If you're interested, Julian has the paper and poster on his site.

Daniel Dickison
+2  A: 

Another (and much simpler way) is to just pad the estimate and the user perception.

Most progression bars are there more for UI responsiveness than duration prediction: the user needs to have feedback confirming that the program isn't stalled - but doesn't care that much about completion time.

If I'm waiting for a task, and it goes to 50% completion in 10 seconds - I'm getting frustrated when it takes another 20 seconds to complete the last 50%.

For the same task, if it goes to 50% in 30 seconds, keeps going until 60% - and then magically jumps to 100% - I'm surprised, but not annoyed.

If the task is really short or completely unpredictable, some animated loop works as well (browser loading icon, iPhone wait animation, etc...).

If you are in the couple cases where you really need accuracy - then it's probably worth spending some time in the code for better reliability of the bar.

ptyx
+2  A: 

The problem with using a progress bar is often a process takes multiple different steps. So if I were doing a progress dialog for a software update, I wouldn't use a single progress bar, but a task list with check marks so the user can see what task is being performed at the moment.

Put a progress bar next to the task if it's taking longer than 10 seconds so they can see that work is being done and they don't abort it too early.

Download Update
Stop running processes
Update software
Configure software
Restart program

Individual tasks are nice because past performance strongly indicates future performance. The download's first 10 seconds will likely show you how long the remainder of the file takes. Same with the update itself.

Shorter processes don't need a progress bar, so don't even display one on any process until that one process has taken 10 seconds or more. That way the user on a fast system just sees a checkmark on each task, and on a slow system the user sees the checkmarks, and if it stays on a task 'too long' they get the progress bar with actually useful information.

And the progress bar doesn't make any promises about how long the later tasks will take.

Having an overall "estimated time remaining" at the bottom that covers best guess for all tasks is very useful, but I wouldn't show that on a progress bar.

The thing about progress bars is they are meant to travel linearly. When they jump and stutter it's very frustrating for the user - they are actually less useful and give the wrong information in that case.

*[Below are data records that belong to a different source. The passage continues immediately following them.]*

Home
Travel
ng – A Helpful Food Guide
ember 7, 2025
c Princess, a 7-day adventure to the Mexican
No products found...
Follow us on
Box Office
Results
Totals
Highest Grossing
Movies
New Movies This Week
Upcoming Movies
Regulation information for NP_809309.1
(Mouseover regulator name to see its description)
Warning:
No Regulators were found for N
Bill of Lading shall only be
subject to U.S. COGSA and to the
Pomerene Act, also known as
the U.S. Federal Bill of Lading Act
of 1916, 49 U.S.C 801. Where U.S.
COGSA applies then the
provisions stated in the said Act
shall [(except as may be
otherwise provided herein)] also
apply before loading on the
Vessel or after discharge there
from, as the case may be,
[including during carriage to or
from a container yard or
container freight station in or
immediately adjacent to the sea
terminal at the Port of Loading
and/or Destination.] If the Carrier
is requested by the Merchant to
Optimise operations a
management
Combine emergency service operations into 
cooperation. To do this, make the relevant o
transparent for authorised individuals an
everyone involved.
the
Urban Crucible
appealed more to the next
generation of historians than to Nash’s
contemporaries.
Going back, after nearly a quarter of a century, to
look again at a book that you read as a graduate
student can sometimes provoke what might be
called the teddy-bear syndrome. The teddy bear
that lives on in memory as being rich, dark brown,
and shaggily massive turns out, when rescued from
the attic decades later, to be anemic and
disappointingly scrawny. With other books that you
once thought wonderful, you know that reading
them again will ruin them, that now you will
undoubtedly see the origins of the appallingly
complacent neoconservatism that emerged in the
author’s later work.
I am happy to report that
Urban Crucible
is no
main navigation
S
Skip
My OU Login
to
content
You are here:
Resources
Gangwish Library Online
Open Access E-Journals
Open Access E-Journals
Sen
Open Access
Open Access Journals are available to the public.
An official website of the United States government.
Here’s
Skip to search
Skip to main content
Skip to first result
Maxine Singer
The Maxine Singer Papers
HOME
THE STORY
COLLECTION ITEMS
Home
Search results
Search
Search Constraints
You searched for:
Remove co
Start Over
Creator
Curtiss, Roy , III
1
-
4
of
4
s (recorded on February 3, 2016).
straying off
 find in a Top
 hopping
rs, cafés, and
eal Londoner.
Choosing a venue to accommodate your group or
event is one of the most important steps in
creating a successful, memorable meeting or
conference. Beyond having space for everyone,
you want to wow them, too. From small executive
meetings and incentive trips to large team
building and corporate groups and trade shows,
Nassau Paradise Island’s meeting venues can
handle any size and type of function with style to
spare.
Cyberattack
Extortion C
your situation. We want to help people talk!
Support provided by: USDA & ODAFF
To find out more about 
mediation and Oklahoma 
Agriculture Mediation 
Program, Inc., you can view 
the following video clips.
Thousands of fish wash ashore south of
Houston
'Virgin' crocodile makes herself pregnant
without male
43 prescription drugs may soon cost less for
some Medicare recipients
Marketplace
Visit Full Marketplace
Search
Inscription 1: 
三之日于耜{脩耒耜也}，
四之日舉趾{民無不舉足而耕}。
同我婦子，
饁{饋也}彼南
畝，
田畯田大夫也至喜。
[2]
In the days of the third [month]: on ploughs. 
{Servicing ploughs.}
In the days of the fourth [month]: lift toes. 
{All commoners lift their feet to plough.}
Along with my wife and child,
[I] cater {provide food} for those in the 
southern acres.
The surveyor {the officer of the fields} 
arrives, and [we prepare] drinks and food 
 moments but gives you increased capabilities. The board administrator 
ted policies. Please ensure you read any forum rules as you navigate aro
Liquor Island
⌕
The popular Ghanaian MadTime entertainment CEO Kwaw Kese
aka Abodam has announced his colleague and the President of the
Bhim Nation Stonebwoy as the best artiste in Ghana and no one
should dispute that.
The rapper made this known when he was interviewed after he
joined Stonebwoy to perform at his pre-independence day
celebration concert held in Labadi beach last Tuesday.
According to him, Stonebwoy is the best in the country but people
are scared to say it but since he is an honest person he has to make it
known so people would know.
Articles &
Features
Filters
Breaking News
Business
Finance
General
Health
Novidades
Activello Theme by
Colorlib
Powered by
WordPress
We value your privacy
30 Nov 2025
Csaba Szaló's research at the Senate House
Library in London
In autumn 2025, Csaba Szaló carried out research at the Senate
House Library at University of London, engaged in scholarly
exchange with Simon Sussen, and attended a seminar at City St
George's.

Pick the right tool for the job. Too many times a progress bar is chosen when it's actually the wrong tool.

Adam Davis
+2  A: 

I'm using DREJ to do non-linear least-squares regression on historical progress. It works pretty well.

I use a database table to store my historical data. I re-build my estimator function based on the last 100 entries in the table.

I have annotations on long-running methods to identify the rate determining variable.